» Set of tasks:
1. Summarize the forum thread on urinary infections with an ostomy in two sentences.
2. Write a continuation of the forum thread on urinary infections with an ostomy, beginning after its last sentence.
### Document extract ###
I am told that an ostomy cannot be completely sterilized and UTI therefore is a very common and expected outcome. When you get 6 to 7 occurences in a year requiring hospitalization, PICC catheter and wear antibiotic pumps and visit the infusion center every day. This is no life. My question to you are
1. How to minimize such occurrences of UTI?
2. How frequently one should change the(one piece) pouch?
3. How frequently one should empty the pouch?
4. Using one piece pouch, a white ring around the stoma forms within 24 hours. This white substance looks as if made with mashed potato. Is this a cause of frequent UTI’s?
Any suggestion or advice from medical staff, patients or knowledgeable person wil be greatly appreciated. Thank you
Posted: 07 Feb 2011 07:27 PM Originally Posted: 07 Feb 2011 07:26 PM
You have really had a difficult time. I am glad you are looking for solutions. It always encourages me to meet an informed patient.
We do not consider it common or expected for a person with an ileal conduit to develop an infection. The symptoms of infection are increased amount of mucus in the urine, cloudy and strong smelling urine, fever, flank or back pain, nausea and vomiting or blood in the urine. There is an increased risk of urinary infection with an ileal conduit is because an ileal conduit is a tube made out of ileum or small intestine. One end of the tube is fashioned into a stoma or opening at the skin. The other end of the tube is closed and the ureters from the kidneys are sewn to the tube. This creates a situation where the urine may back up or reflux up into the ureters which can cause a urinary or Kidney infection.
I did some digging at www.c3life.com or www.ostomy.org and other sources. It is estimated that one in ten people with ileal conduits will have an infection. It was suggested it may be possible for your surgeon to have a radiologic test like intravenous pyelogram to determine if urine is pooling in the conduit and backing or refluxing up the ureters. This can happen if the conduit is long or if the site the ureters and conduit are sewn together (uretero-conduit anastomosis) is not optimal.
Your other questions are easy for me to answer.
1) Drink plenty of fluids - 2 to 2.5 liters a day. Being well hydrated with flush the ureters, dilutes the bacteria and promotes the acidic environment to help prevent growth of bacteria.
### Entries shown ###
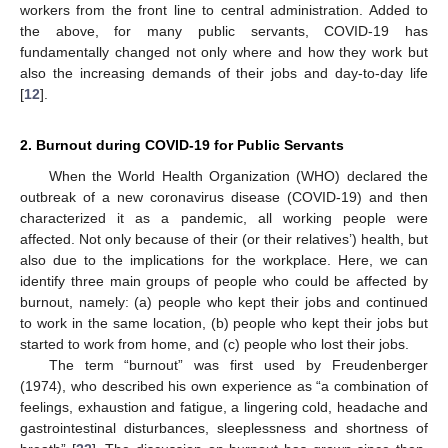
workers from the front line to central administration. Added to
the above, for many public servants, COVID-19 has
fundamentally changed not only where and how they work but
also the increasing demands of their jobs and day-to-day life
[
12
].
2. Burnout during COVID-19 for Public Servants
When the World Health Organization (WHO) declared the
outbreak of a new coronavirus disease (COVID-19) and then
characterized it as a pandemic, all working people were
affected. Not only because of their (or their relatives’) health, but
also due to the implications for the workplace. Here, we can
identify three main groups of people who could be affected by
burnout, namely: (a) people who kept their jobs and continued
to work in the same location, (b) people who kept their jobs but
started to work from home, and (c) people who lost their jobs.
The term “burnout” was first used by Freudenberger
(1974), who described his own experience as “a combination of
feelings, exhaustion and fatigue, a lingering cold, headache and
gastrointestinal disturbances, sleeplessness and shortness of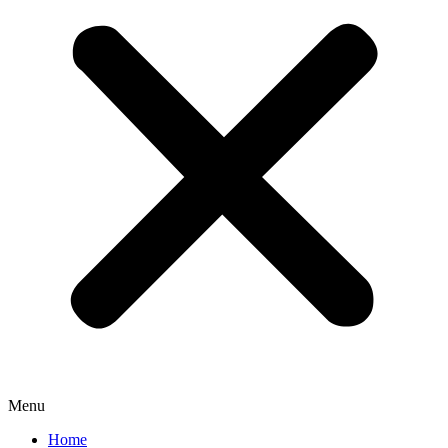
Menu
Home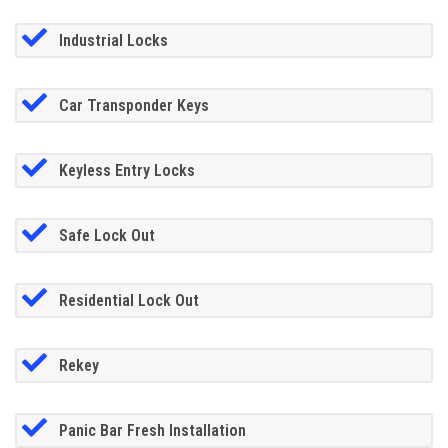
Industrial Locks
Car Transponder Keys
Keyless Entry Locks
Safe Lock Out
Residential Lock Out
Rekey
Panic Bar Fresh Installation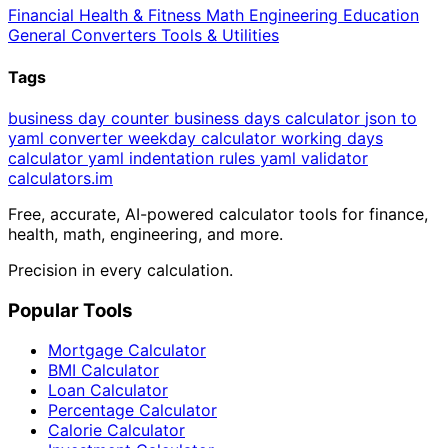
Financial
Health & Fitness
Math
Engineering
Education
General
Converters
Tools & Utilities
Tags
business day counter
business days calculator
json to
yaml converter
weekday calculator
working days
calculator
yaml indentation rules
yaml validator
calculators
.im
Free, accurate, AI-powered calculator tools for finance,
health, math, engineering, and more.
Precision in every calculation.
Popular Tools
Mortgage Calculator
BMI Calculator
Loan Calculator
Percentage Calculator
Calorie Calculator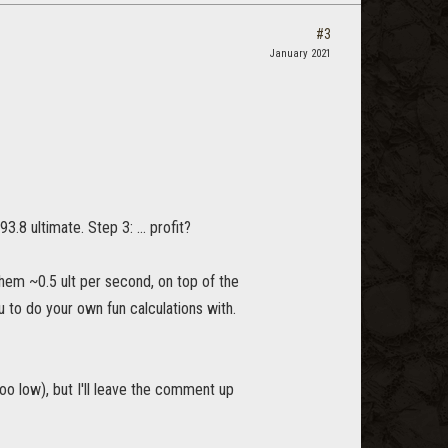
#3
January 2021
3.8 ultimate. Step 3: ... profit?
them ~0.5 ult per second, on top of the
u to do your own fun calculations with.
oo low), but I'll leave the comment up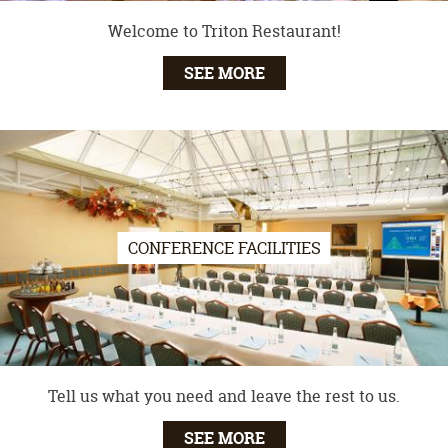
Welcome to Triton Restaurant!
SEE MORE
CONFERENCE FACILITIES
Tell us what you need and leave the rest to us.
SEE MORE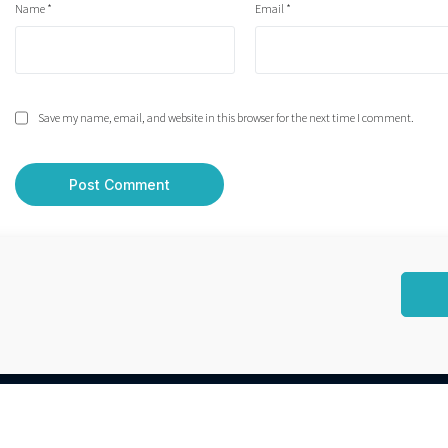
Name
*
Email
*
Save my name, email, and website in this browser for the next time I comment.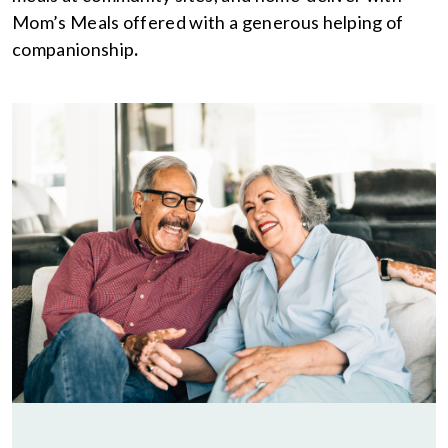
Mom’s Meals offered with a generous helping of
companionship
.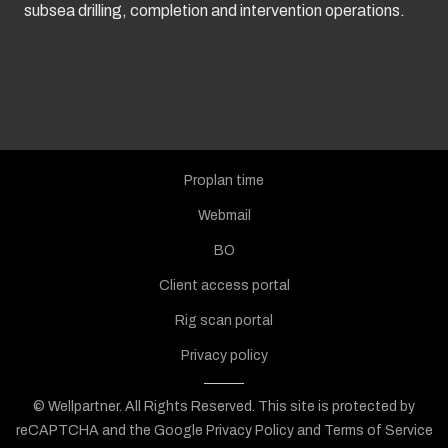
subsea drilling, completion and intervention operations.
Proplan time
Webmail
BO
Client access portal
Rig scan portal
Privacy policy
© Wellpartner. All Rights Reserved.
This site is protected by
reCAPTCHA and the Google
Privacy Policy
and
Terms of Service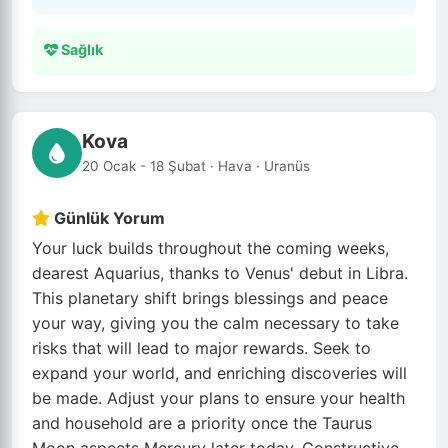
Sağlık
Kova
20 Ocak - 18 Şubat · Hava · Uranüs
Günlük Yorum
Your luck builds throughout the coming weeks,
dearest Aquarius, thanks to Venus' debut in Libra.
This planetary shift brings blessings and peace
your way, giving you the calm necessary to take
risks that will lead to major rewards. Seek to
expand your world, and enriching discoveries will
be made. Adjust your plans to ensure your health
and household are a priority once the Taurus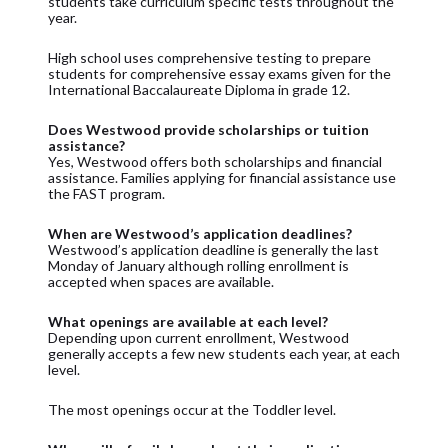
students take curriculum specific tests throughout the
year.
High school uses comprehensive testing to prepare
students for comprehensive essay exams given for the
International Baccalaureate Diploma in grade 12.
Does Westwood provide scholarships or tuition
assistance?
Yes, Westwood offers both scholarships and financial
assistance. Families applying for financial assistance use
the FAST program.
When are Westwood’s application deadlines?
Westwood’s application deadline is generally the last
Monday of January although rolling enrollment is
accepted when spaces are available.
What openings are available at each level?
Depending upon current enrollment, Westwood
generally accepts a few new students each year, at each
level.
The most openings occur at the Toddler level.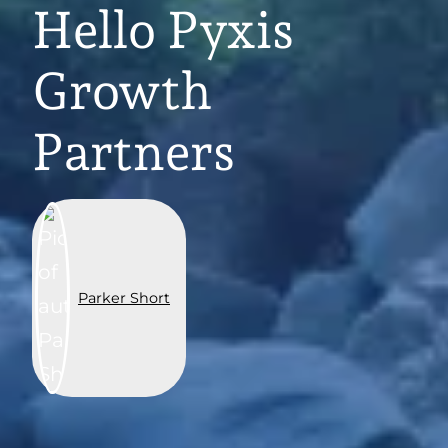
Hello Pyxis
Growth
Partners
Parker Short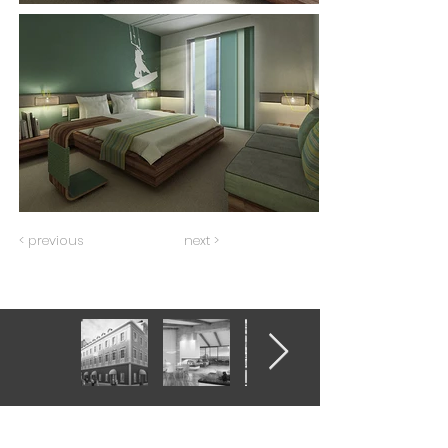
< previous
next >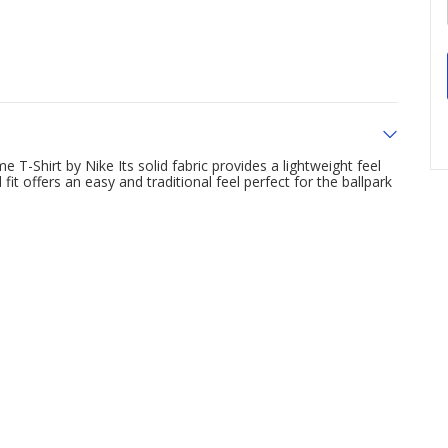
 T-Shirt by Nike Its solid fabric provides a lightweight feel
it offers an easy and traditional feel perfect for the ballpark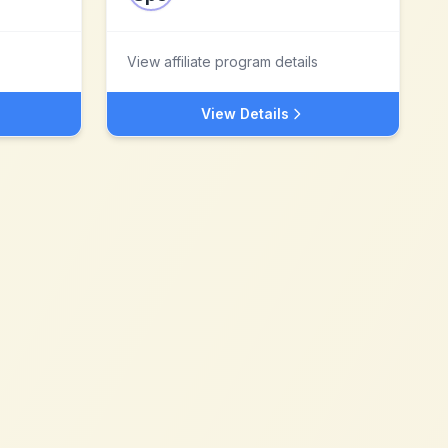
View affiliate program details
View Details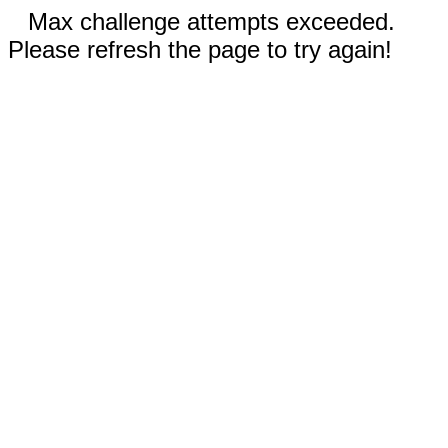
Max challenge attempts exceeded.
Please refresh the page to try again!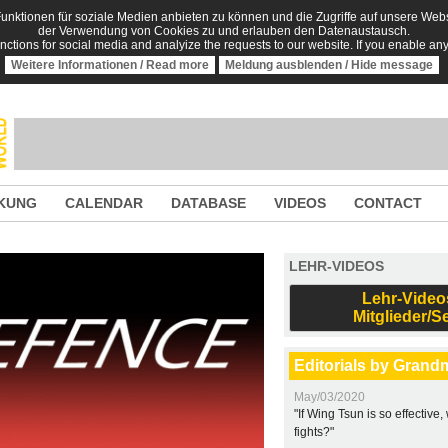
nktionen für soziale Medien anbieten zu können und die Zugriffe auf unsere Websi
der Verwendung von Cookies zu und erlauben den Datenaustausch.
unctions for social media and analyize the requests to our website. If you enable an
Weitere Informationen / Read more
Meldung ausblenden / Hide message
KUNG
CALENDAR
DATABASE
VIDEOS
CONTACT
LEHR-VIDEOS
Lehr-Video
Mitglieder/S
Editorials by Grand
May/03/2020
"If Wing Tsun is so effective
fights?"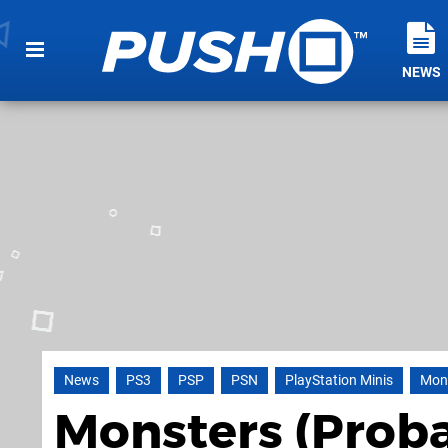
NEWS
News
PS3
PSP
PSN
PlayStation Minis
Mons
Monsters (Proba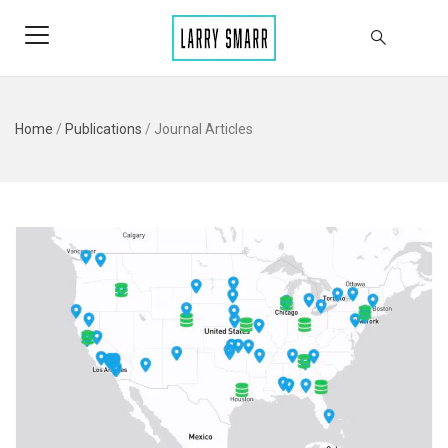
Home
/
Publications
/
Journal Articles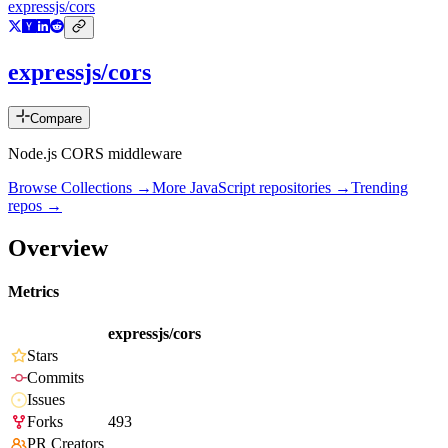
expressjs/cors
expressjs/cors
Compare
Node.js CORS middleware
Browse Collections →
More
JavaScript
repositories →
Trending
repos →
Overview
Metrics
expressjs/cors
Stars
Commits
Issues
Forks
493
PR Creators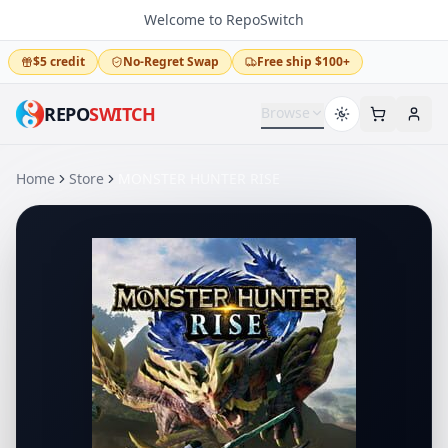
Welcome to RepoSwitch
$5 credit
No-Regret Swap
Free ship $100+
REPO
SWITCH
Browse
Home
Store
MONSTER HUNTER RISE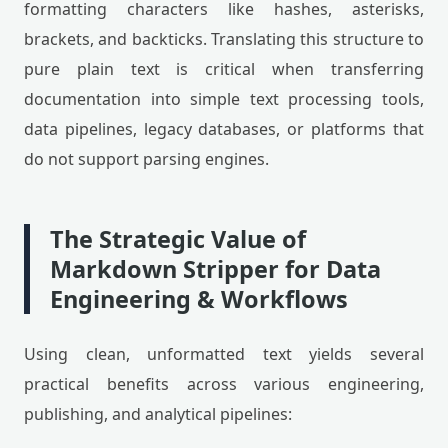
formatting characters like hashes, asterisks,
brackets, and backticks. Translating this structure to
pure plain text is critical when transferring
documentation into simple text processing tools,
data pipelines, legacy databases, or platforms that
do not support parsing engines.
The Strategic Value of
Markdown Stripper for Data
Engineering & Workflows
Using clean, unformatted text yields several
practical benefits across various engineering,
publishing, and analytical pipelines: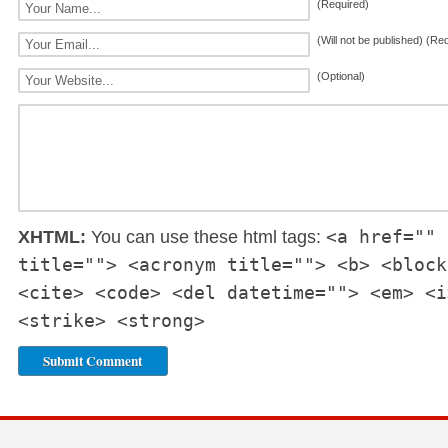
(Required)
(Will not be published) (Re
(Optional)
<a href="" 
XHTML:
You can use these html tags:
title=""> <acronym title=""> <b> <block
<cite> <code> <del datetime=""> <em> <i
<strike> <strong>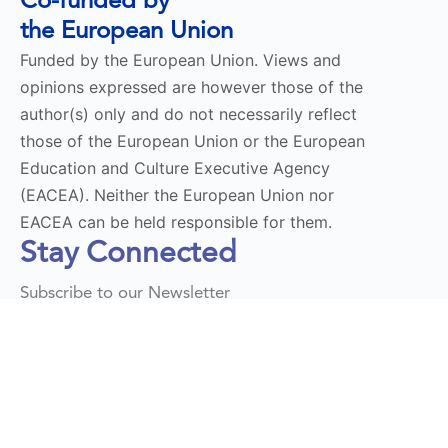
Co-funded by
the European Union
Funded by the European Union. Views and
opinions expressed are however those of the
author(s) only and do not necessarily reflect
those of the European Union or the European
Education and Culture Executive Agency
(EACEA). Neither the European Union nor
EACEA can be held responsible for them.
Stay Connected
Subscribe to our Newsletter
Send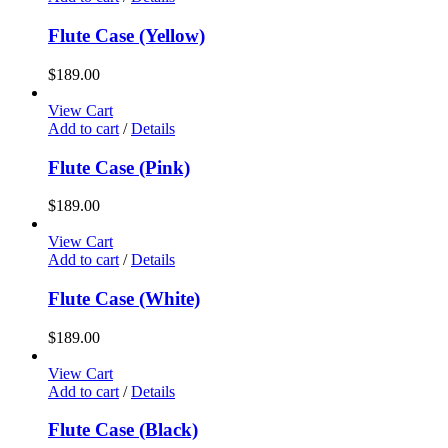
Flute Case (Yellow)
$
189.00
View Cart
Add to cart
/
Details
Flute Case (Pink)
$
189.00
View Cart
Add to cart
/
Details
Flute Case (White)
$
189.00
View Cart
Add to cart
/
Details
Flute Case (Black)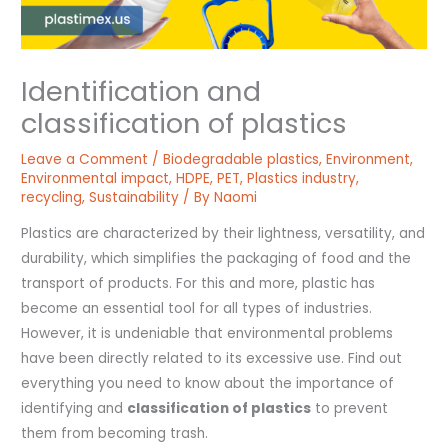
Identification and
classification of plastics
Leave a Comment
/
Biodegradable plastics
,
Environment
,
Environmental impact
,
HDPE
,
PET
,
Plastics industry
,
recycling
,
Sustainability
/ By
Naomi
Plastics are characterized by their lightness, versatility, and
durability, which simplifies the packaging of food and the
transport of products. For this and more, plastic has
become an essential tool for all types of industries.
However, it is undeniable that environmental problems
have been directly related to its excessive use. Find out
everything you need to know about the importance of
identifying and
classification of plastics
to prevent
them from becoming trash.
###
» Answers given:
1. A person who has had six to seven urinary infections in a year requiring hospitalization asks how to reduce them, how often to change and empty a one-piece pouch, and whether a white ring that forms around the stoma causes the infections. A reply says such infections are not considered common or expected with an ileal conduit, explains that urine can back up into the ureters and cause infection, suggests a radiologic test to check for pooling and reflux, and advises drinking 2 to 2.5 liters of fluid a day.

2.
Wash your hands before and after caring for your urostomy. Use a pouch with an anti-reflux valve. Anti-reflux valve is an internal flap in the pouch that keeps the urine from collecting around the stoma. Empty the pouch when it is 1/3 full . When sleeping, connect to a bedside drainage container so the urine can't pool around the stoma. Drinking 8 - 10 oz of cranberry juice a day (if this is does not interact with any medicine you are taking) which can help acidify your urine.
2) Change your pouch every 3-4 days if you are having problems with infection. If not, the pouch maybe worn up to 7 days just look at the barrier or sticky material around the stoma. If it is wearing away exposing your skin or becoming mushy near the outer edge of the wafer, it is time to change the pouch. We recommend wearing an urostomy pouch with an extended wear barrier.
3) Empty the pouch when it is 1/3 full and connect to a bedside drainage container while sleeping .
4) The white ring around the stoma is not the cause of the UTIs. It is how the barrier or sticky material around the stoma was designed. The material sometimes called a hydrocolloid absorbs moisture and swells to make a better seal around your stoma. It is suggested that infected urine will wear away the barrier faster. Maybe due to the more basic pH of the urine.
An extended wear barrier is more resistant to urine and will not become mushy quite as fast as a standard wear barrier. Each manufacturer has a different name for their extended wear barrier.